The benefit of the panel was the combination of alarming facts and specific solution-possibilities. Sample alarming fact: if the world population eventually tops out at 9.5 billion, 50% more than now, total food production will probably have to grow by 200%, as people eat higher up the food chain and demand more and more meat. The challenge, as several panelists put it, was to produce three times as much food on no more than the current amount of agricultural land. (About why it won't just work to cut down all remaining forests to grow food, see here.)

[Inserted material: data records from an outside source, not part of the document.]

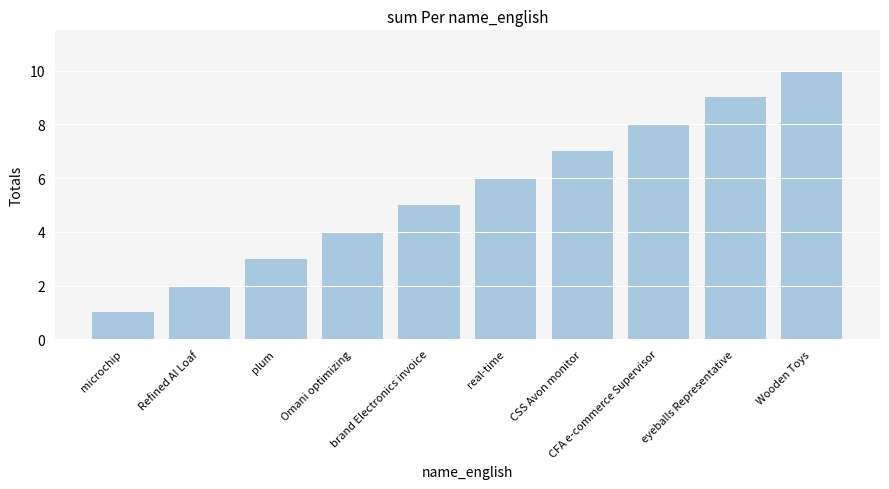

Which label corresponds to the largest value in the chart?

Wooden Toys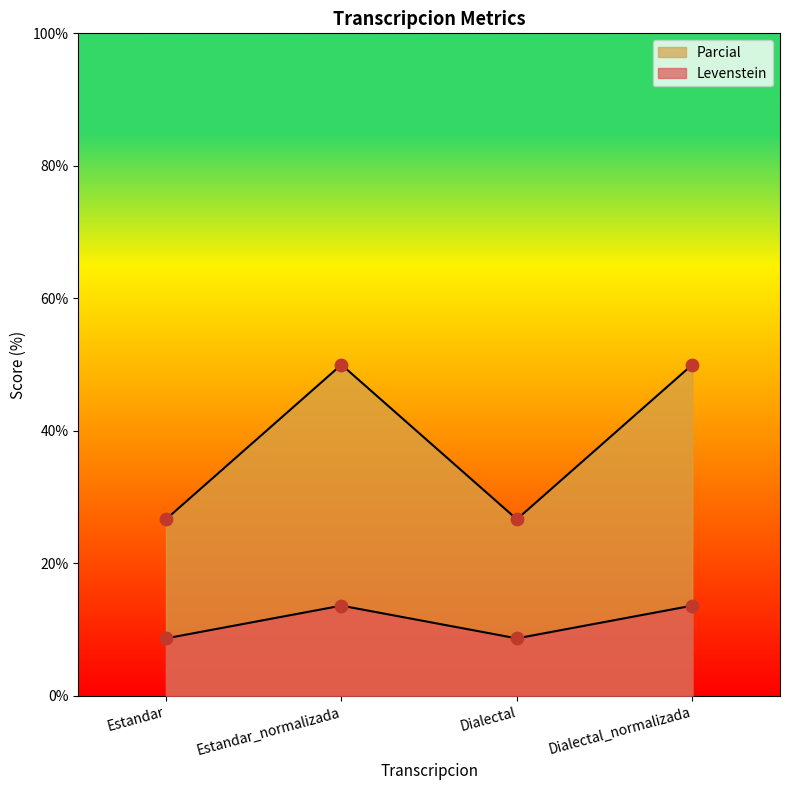

What are all the series names shown in the legend?

Levenstein, Parcial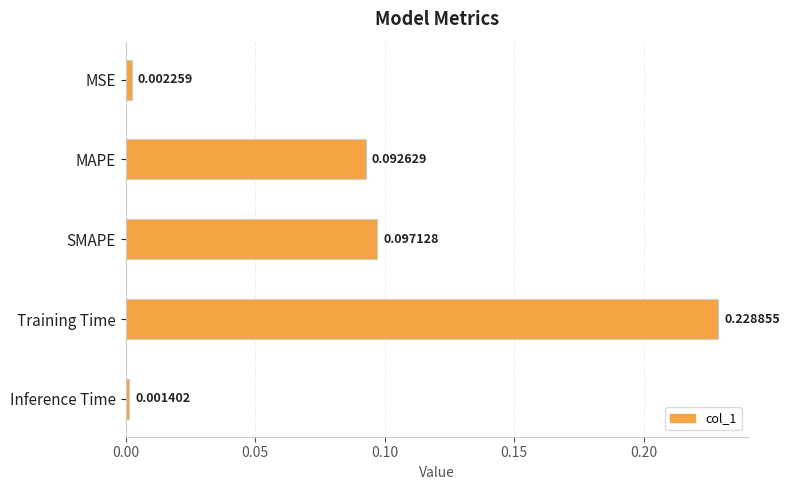

Between Training Time and SMAPE, which is larger?

Training Time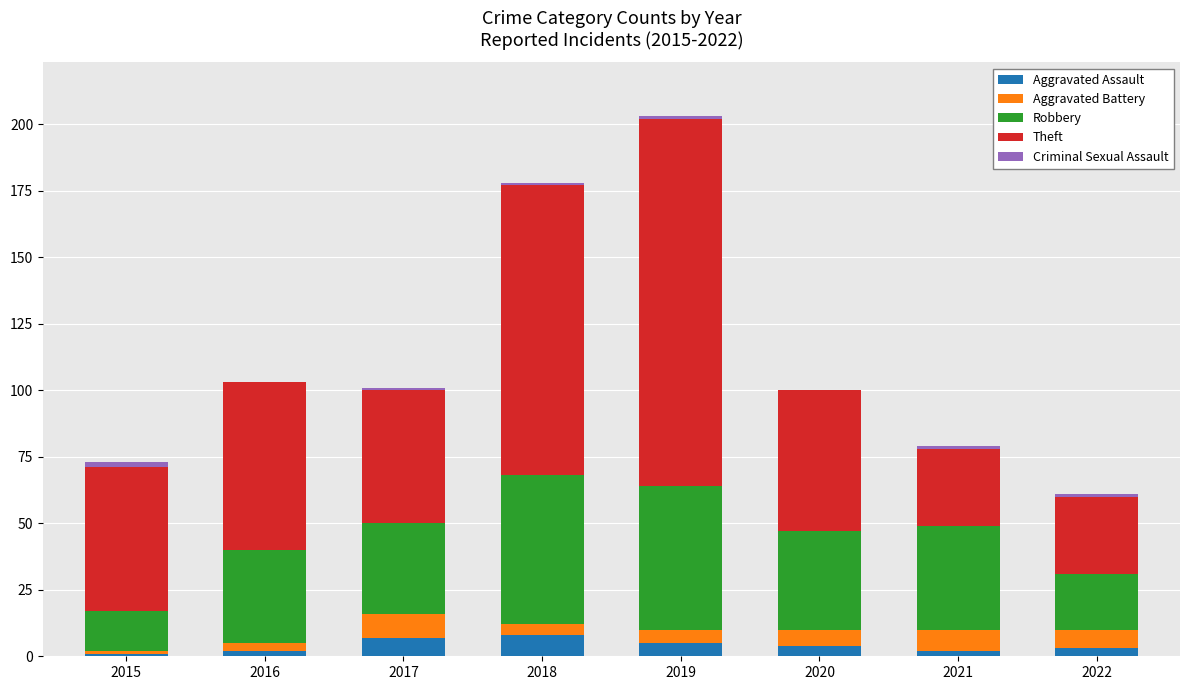

What is the difference between the Aggravated Assault values at 2016 and 2019?

3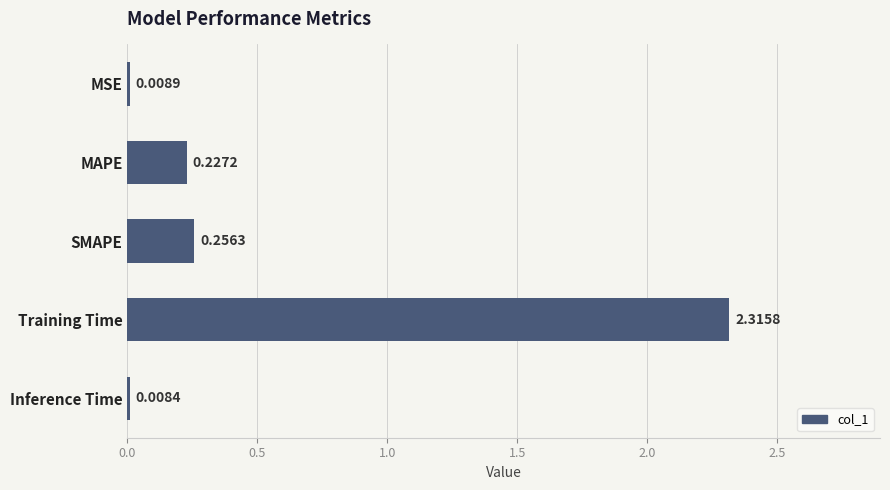

Are the bars horizontal?

Yes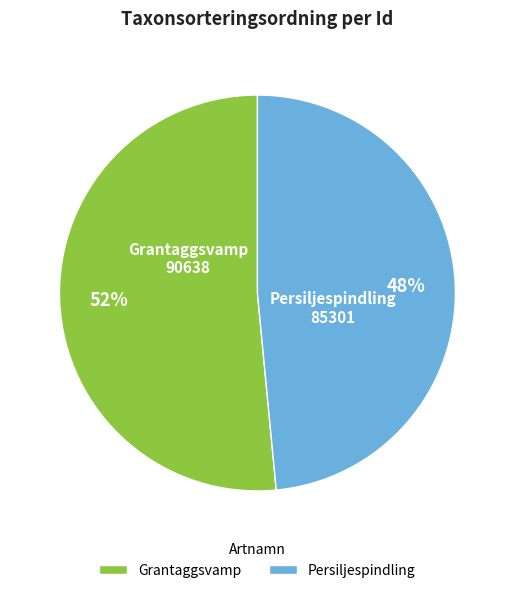

Is the sum of Grantaggsvamp and Persiljespindling greater than half?

Yes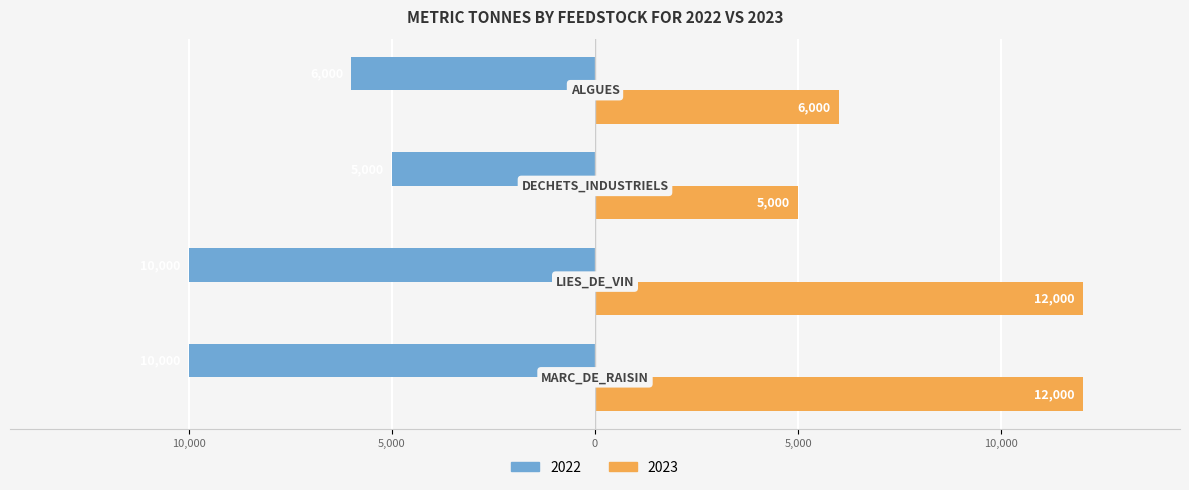

Reading left to right, list all the values displayed in this chart.

2022: -10000	-10000	-5000	-6000
2023: 12000	12000	5000	6000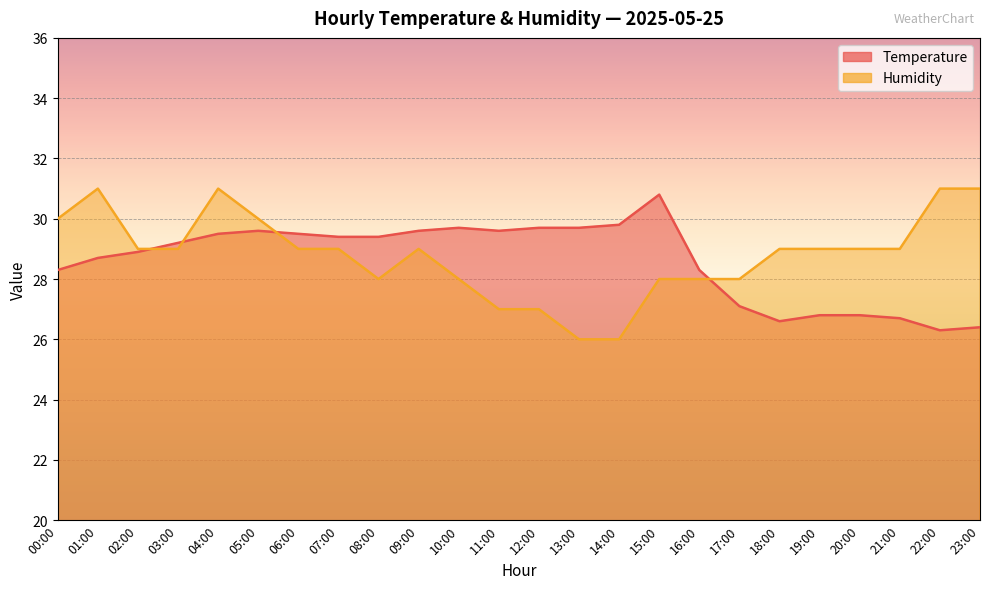

What is the value of the Temperature point at the 24th from the left?

26.4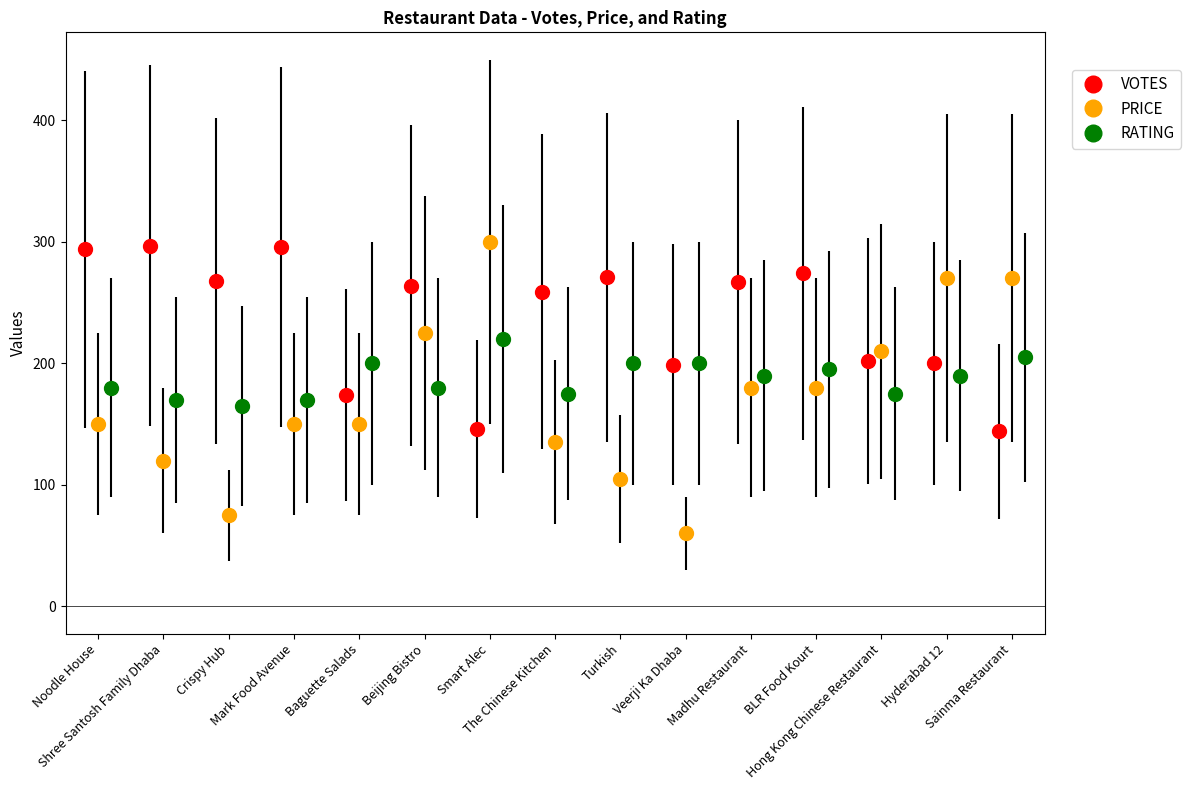

True or false: PRICE has a value of 195.5 at Baguette Salads.

False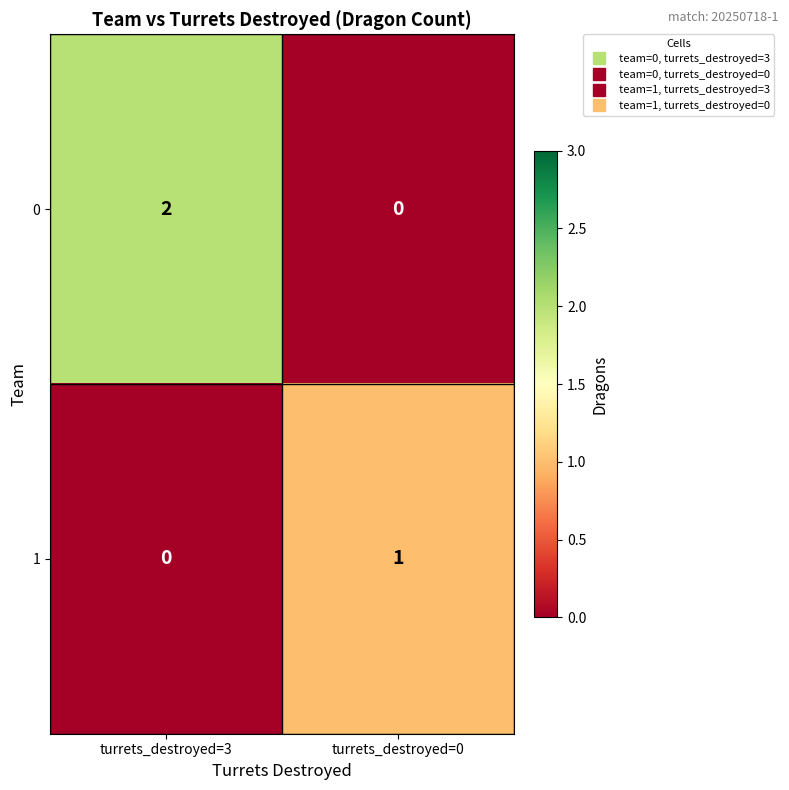

Rank the series by their maximum value, from lowest to highest.

1, 0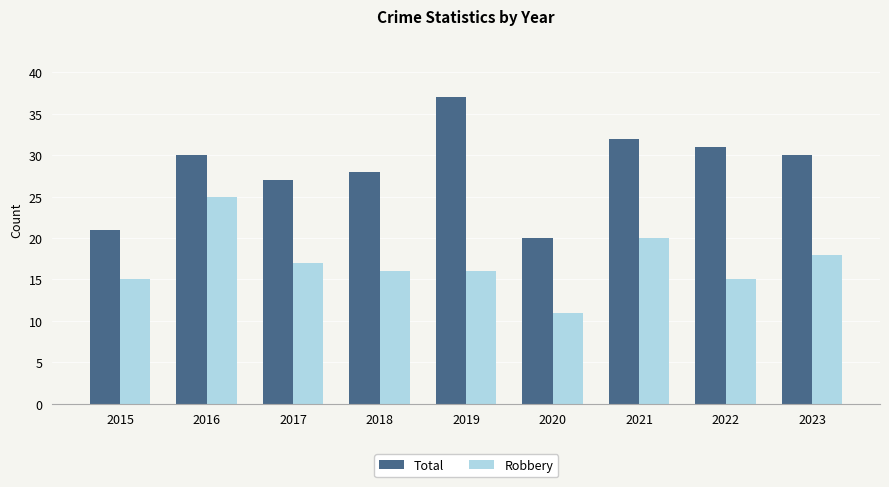

List the series in order of their peak value, highest first.

Total, Robbery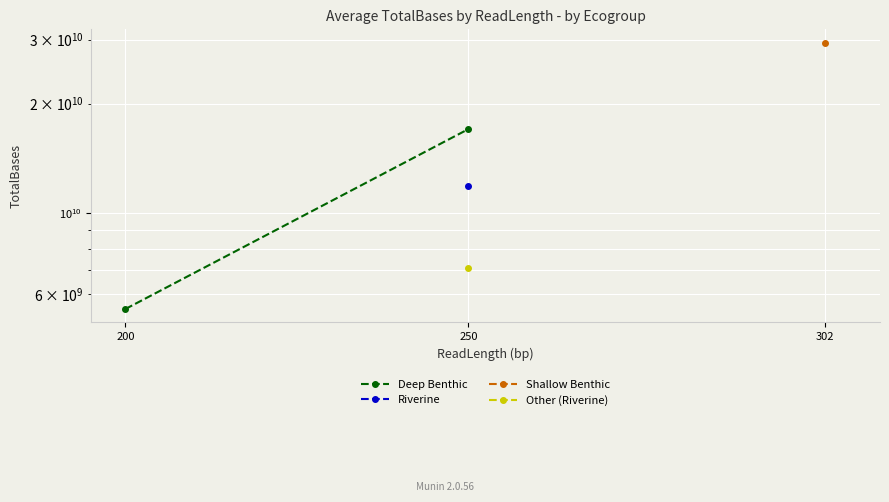

What is the average value?

11240346850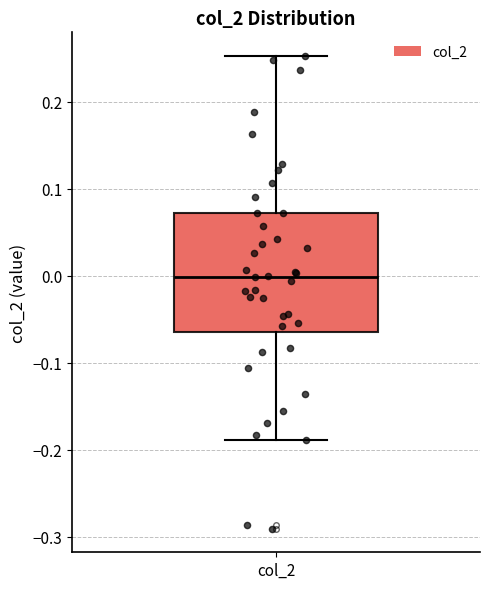

Transcribe this box plot: give where the median line is, the range the box spans, and where the two whiskers end, as read against the y-axis. The values are not printed on the chart, so give them approximately, as read against the axis.

median 0.00, box -0.06 to 0.07, whiskers -0.19 to 0.25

Sample specific solution-possibilities, or at least interesting facts: Average yields in U.S. farms are roughly three times as high as the overall average for Mexico, India, and Brazil. If those countries got to even two-thirds of the US level, it would make a huge difference in closing the "grain gap." Also: a huge share of the world's food output is wasted -- in the developing world because it rots and spoils before it can get to market, and in the US to a significant degree because of restaurant waste. Thus easy opportunities for gain. Surprising facts about animal efficiency: if it takes 2.5 pounds of grain to produce a pound of chicken, and 5 pounds to produce a pound of pork, and up to 10 pounds to produce a pound of grain-fed beef, it can take less than a pound of grain feed to produce a pound of tilapia fish. "It's all about buoyancy," one of the panelists said.  I may be hazy on a few of the details here, but the general points are right.

There was a whole lot more -- I was taking notes the whole time, while I was supposed to be moderating. Also, Hugh Grant on Monsanto manfully answered questions about the Food. Inc. movie at the start of the session. Really, an exceptional discussion: check it out when available.